Gosto desta ideia de a pintura ser coisa de feitiço, como uma arma estranha para roubar, contaminar almas. O incómodo perante um quadro pode justificar-se por esse poder inesperado de sermos invadidos pelo que vemos, percepcionando muito além do evidente, como se as evidências acarretassem riscos, perigos, obrigando-nos à mudança, incapazes de regressar ao ponto inicial. A grande arte sonha com isto. Mudar o seu interlocutor, mudar quem chega à sua presença.
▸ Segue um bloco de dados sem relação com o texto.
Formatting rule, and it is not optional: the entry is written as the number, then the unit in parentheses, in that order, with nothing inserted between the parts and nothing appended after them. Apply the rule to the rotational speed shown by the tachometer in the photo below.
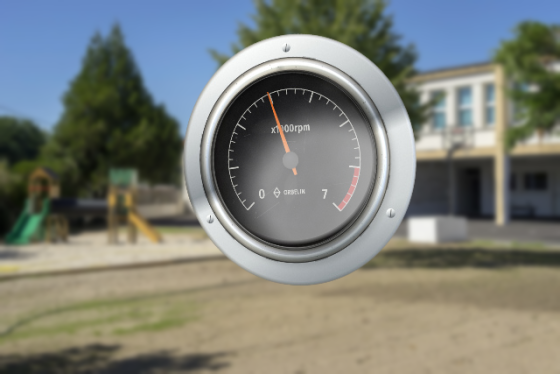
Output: 3000 (rpm)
Às vezes, maluquinho, ponho-me a imaginar a Ophelia de John Everett Millais, ainda a balbuciar umas palavras. Mesmo antes do instante de morrer. Porque a vejo como quase não morta, tão impressionante diante de nós que, se fosse possível mexer-lhe, nos dá vontade de a abanar como se faz quando o desespero nos leva a tentar reanimar alguém. Cria-nos a convicção de que, se a tomarmos nos braços, se lhe gritarmos dizendo que a queremos, ela vai ainda respirar e tudo se vai reverter, para sempre, eternamente, porque a vida dos quadros é eterna.
Os quadros do Paulo Damião têm esta mesma propriedade. A indução esquisita de vida, muito entre mundos, entre dimensões, que mistificam toda a relação que estabelecemos com a arte, que foge definitivamente disso de ser uma questão de objectos, e passa a ser uma ligação interior entre o comportamento da luz dentro e fora do nosso corpo. Sentimo-nos como condutores de energia, recebendo ou fornecendo, como numa alimentação superior.
Os quadros que tenho em casa, os que efectivamente se penduram nas paredes e ficam a olhar para mim, são sempre vasculhados nos seus mais profundos segredos. Só sei ter quadros assim, a meter-me com eles e a esperar que se manifestem. É como desconfiar de todos e de cada um, porque não duvido de que são capazes de me revelarem aquilo que nunca esperaria ver revelado, algo que a minha ansiedade engrandece e a maluquice justifica. Mas, por outro lado, é também algo que torna a vida numa experiência mágica, acima do truca-truca de eleger primeiros ministros e pagar impostos e esperar que depois da morte exista paraíso que nos recompense da tragédia e do tédio.
O Paulo Damião está com uma exposição incrível na galeria MAC (Movimento Arte Contemporânea, Rua do Sol ao Rato, 9c, em Lisboa) até dia 24 de março. Não acreditem em nenhuma reprodução que virem dos seus quadros. Não há outro modo de os entender sem que seja directamente. A cor, o modo ténue como muda dentro do quadro, a profundidade que adquire e a densidade que sugere, só se percebem no flagrante da arte. Lembra o que sofrem os quadros de Rothko. Vistos por catálogo são como pantones das tintas Cin.
Depois da exposição, talvez percebam, como eu, que estranhos homens e estranhas mulheres de olhos azuis de água viva possam passar pelas ruas, muito fugazes, invisíveis à maioria da população. Intrometidos no dia mais normal, sem quererem magoar ninguém, apenas em fuga, deambulando pela nossa estupefacção como se nos habitassem fantasmas. A arte também serve para ganharmos fantasmas. Para que não atravessemos a vida sem a plenitude do que é possível sentir, imaginar, acreditar.